Oysa neredeyse her gün ekranlardan hedef gösteriliyor; devletin temsil yetkisi verdiği, devlet adına konuşan bakanlar tarafından nefret söylemine uğruyoruz. Bu söylemlerin, eylemlerin hepsi cinsiyet kimliklerimizi, cinsel yönelimlerimizi ve varoluşlarımızı hedef alıyor. Kısacası, devlet tarafından cinselleştirilmiş şiddete maruz bırakılıyoruz! Dahası, kamusal alanlarda can güvenliğimiz devlet eli ile tehdit ediliyor.
Muhalefet nerede?
Seçimlerde eşit ve özgür dünya sözü veren 6’lı masaya ve diğer muhalefet partilerine, belediyelere de sesleniyoruz: NEREDESİNİZ? Hani herkesin partisiydiniz? Hani herkesin temel insan hakları sizin güvencenizdeydi?
Görmedim, duymadım, bilmiyorum mu diyeceksiniz?
Hak sahipleri olarak bizler birbirimizle dayanışmaya devam edeceğiz. Bizi yok sayanları unutmayacak ve hatırlatacağız.
Biz hakları ihlal edilenler olarak dayanışıyor, farklılıklarımızla bir arada duruyoruz. Müslüman ve LGBTİ+ feministler birbirini destekliyor, Alevi dernekleri LGBTİ+’lara kapılarını açıyor, Müslüman feministleri toplumun pek çok kesimi gibi kadın ve LGBTİ+ örgütleri de destekliyor.
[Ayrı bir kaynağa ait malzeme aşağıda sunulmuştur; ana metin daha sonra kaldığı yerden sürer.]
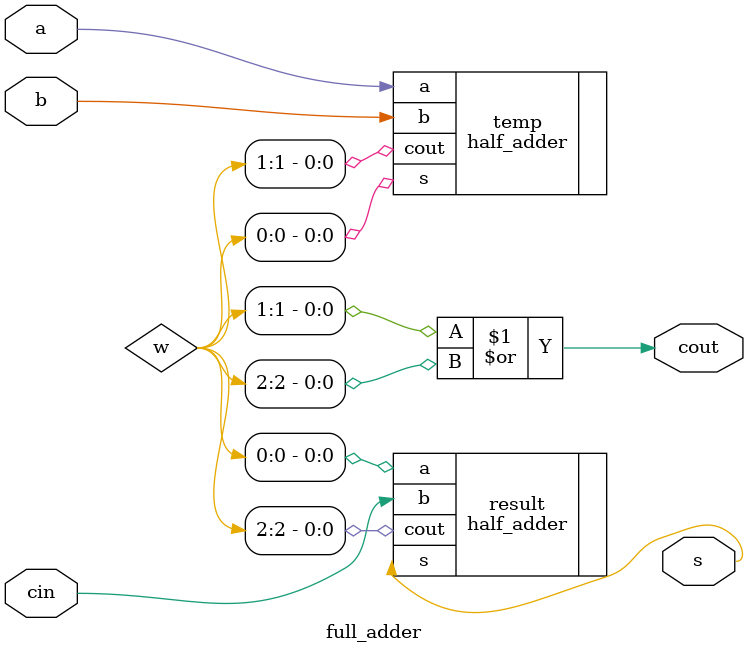
<source format=v>
module full_adder(a, b, cin, s, cout);

input a, b, cin;
output s, cout;

wire[2:0] w;

half_adder temp(.a(a), .b(b), .s(w[0]), .cout(w[1]));
half_adder result(.a(w[0]), .b(cin), .s(s), .cout(w[2]));

or or1(cout, w[1], w[2]);

endmodule

</source>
Bizler de hedef gösterilen Havle Kadın Derneği’nin yanında olduğumuzu duyuruyoruz.
CŞMD olarak Kadınlar Birlikte Güçlü Platformunun çağrısı dahilinde Onur Yürüyüşündeki polis tacizine ve şiddetine karşı suç duyurusunda bulunmak için 7 Temmuz’da saat 13:00’te Çağlayan Adliyesinde olacağız!
Barikatlarınız, ablukalarınız, taciziniz, yasaklarınız ve nefretinize karşı başı yukarıda yürüyen tüm LGBTİ+’lar adına: Her yürüyüşümüz Onur Yürüyüşüdür!